Source records section start

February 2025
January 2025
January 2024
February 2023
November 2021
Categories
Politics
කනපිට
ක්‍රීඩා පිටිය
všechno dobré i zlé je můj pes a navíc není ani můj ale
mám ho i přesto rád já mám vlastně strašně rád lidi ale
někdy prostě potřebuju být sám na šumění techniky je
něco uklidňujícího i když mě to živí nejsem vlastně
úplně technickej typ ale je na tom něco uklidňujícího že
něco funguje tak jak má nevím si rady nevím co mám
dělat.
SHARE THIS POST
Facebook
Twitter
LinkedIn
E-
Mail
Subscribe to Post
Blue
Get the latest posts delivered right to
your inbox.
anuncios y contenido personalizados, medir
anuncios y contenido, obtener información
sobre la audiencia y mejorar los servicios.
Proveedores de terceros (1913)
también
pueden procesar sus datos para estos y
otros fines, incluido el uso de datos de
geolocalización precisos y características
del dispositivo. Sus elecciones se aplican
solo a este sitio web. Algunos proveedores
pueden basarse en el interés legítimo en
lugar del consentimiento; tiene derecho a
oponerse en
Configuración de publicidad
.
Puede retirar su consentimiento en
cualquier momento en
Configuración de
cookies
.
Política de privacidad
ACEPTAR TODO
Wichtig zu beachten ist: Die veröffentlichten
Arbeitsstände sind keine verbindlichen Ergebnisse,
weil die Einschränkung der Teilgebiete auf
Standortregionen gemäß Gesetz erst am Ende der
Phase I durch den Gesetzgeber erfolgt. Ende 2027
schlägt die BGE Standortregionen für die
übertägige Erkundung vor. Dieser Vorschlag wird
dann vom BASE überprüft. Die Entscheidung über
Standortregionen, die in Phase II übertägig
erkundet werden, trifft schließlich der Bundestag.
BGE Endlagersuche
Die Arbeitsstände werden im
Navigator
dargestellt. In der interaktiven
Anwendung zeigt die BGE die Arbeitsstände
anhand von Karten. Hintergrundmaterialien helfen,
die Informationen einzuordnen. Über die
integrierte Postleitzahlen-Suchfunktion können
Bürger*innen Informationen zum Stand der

Source records section end

◆ **Instruction**:
Check every line of the records above for the string "consentimiento". Copy those that hold it.

◆ **Solution for this task**:
lugar del consentimiento; tiene derecho a
Puede retirar su consentimiento en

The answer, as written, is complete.